Un verano me fui de vacaciones a Marsella. Es un lugar fascinante en el que uno siente el poderoso legado de la cultura mediterránea en Europa. No en vano es la ciudad más antigua de Francia, colonizada primero por los griegos y luego por los romanos. Frente a esa herencia clásica, es una ciudad convulsa, crisol de culturas, refugio precario de miles de inmigrantes ilegales africanos que conviven en un lugar con una atmósfera eléctrica, fascinante y turbulenta, de gran interés sociológico pero poco adecuada para relajarse. Sin duda, los filmes del gran creador cinematográfico de Marsella, el soberbio Robert Guédiguian, poseen verdadera fuerza humanista pero no nos muestran en toda su crudeza los claroscuros de un lugar que también es uno de los más violentos y sanguinarios de Europa, capital francesa del narco.
Resulta lógico que el cine se fije en una ciudad donde parece que se dirimen los grandes conflictos que azotan el planeta. Esa mezcla de extrañamiento y arrebato que produce Marsella se refleja en la mirada del desquiciado Matt Damon en Cuestión de sangre, película de Tom McCarthy en la que interpreta a un obrero americano perdido en el sur de Francia obsesionado con demostrar la inocencia de su hija. Inspirándose en el caso de Amanda Knox, la estudiante de Seattle acusada en Italia de asesinar a su compañero de piso en un juego sexual, Damon hace de “padre coraje” en una película de ritmo hollywoodiense que trata de escapar de todos los tópicos, empezando por el que nos podemos imaginar, o sea, el del “buen americano” con un corazón noble que acaba arreglando el desaguisado en tierra hostil.

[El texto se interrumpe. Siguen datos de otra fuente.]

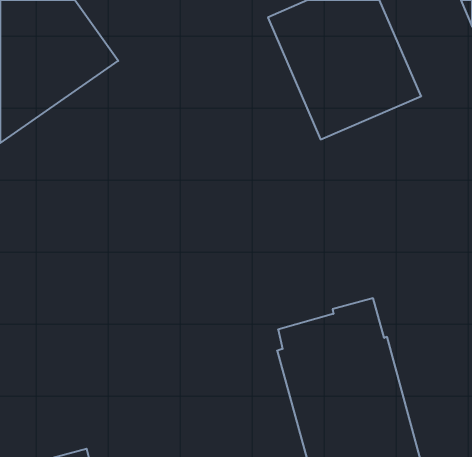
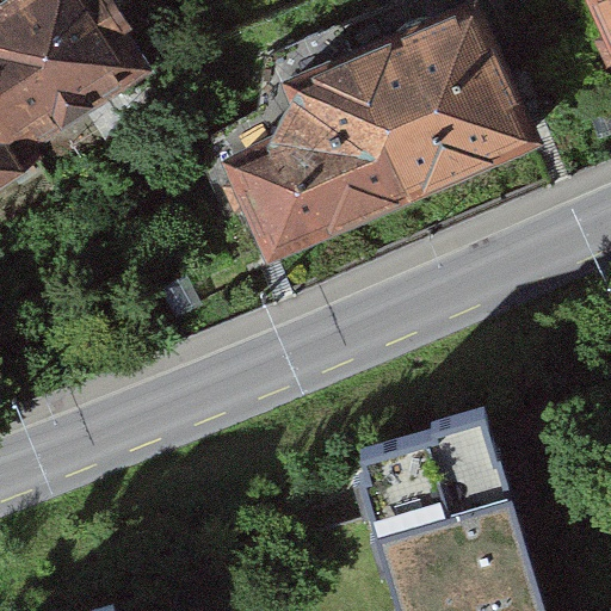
building: none -> [218,42,414,261]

Cuando Trump ganó las elecciones, el New York Times pidió disculpas por no haber sido sensible a las penurias y reivindicaciones de una clase obrera postindustrial americana que lo votó en masa. El personaje de Damon se llama Bill, es un trabajador de una planta petrolífera que encaja con el típico “redneck” que vota a Trump (en la película se hace alusión a ello), se alimenta a base de hamburguesas y no sabría situar en el mapa otro país que no sea el suyo. Actor enorme, Damon da humanidad y profundidad a un personaje que con frecuencia ha sido denigrado y reducido a un estereotipo tan peyorativo como injusto. Darse cuenta de eso fue el mayor acierto comunicativo del propio expresidente. Frente a Damon tenemos el personaje de Virginie (la actriz francesa Camille Cottin), que podría representar el estereotipo contrario: la artista europea bohemia, progresista y sofisticada. Como sucede en la propia vida, lo importante de las personas no es lo que representan sino lo que son y McCarthy hace creíble ese romance.
“Desde hace más de una década existe un intenso debate sobre el papel de Estados Unidos en el mundo —dice McCarthy— que se refiere a su autoridad moral. Eso muchas veces se personifica en el héroe americano, el tipo con una misión en el extranjero que pone orden. Con los guionistas queríamos subvertir esto. Aquí queremos ver las consecuencias de esos actos, cosa que los thrillers nunca hacen”. Efectos colaterales llama el propio Pentágono a los desaguisados que la “justicia americana” va dejando por el mundo, como queda claro estos días en ese Afganistán que veinte años después sigue padeciendo una espantosa guerra.
Célebre por la oscarizada Spotlight, en la que McCarthy reivindicaba con sobriedad la labor de hormiga del periodista en el destape de los abusos a menores por parte de curas de Boston y su ocultamiento por la jerarquía eclesiástica, el director se sigue distinguiendo como un heredero de esos filmes políticos de los años 70. Son películas en las que la austeridad en las formas se mezclaba con una cierta solemnidad de fondo. Fueron tiempos de gloria de cineastas como Sydney Pollack (Los tres días del cóndor) o Alan J. Pakula (Último testigo, Todos los hombres del presidente), cuyo buen pulso para el montaje frenético y los rompecabezas se dejan sentir con fuerza en esta electrizante Cuestión de sangre.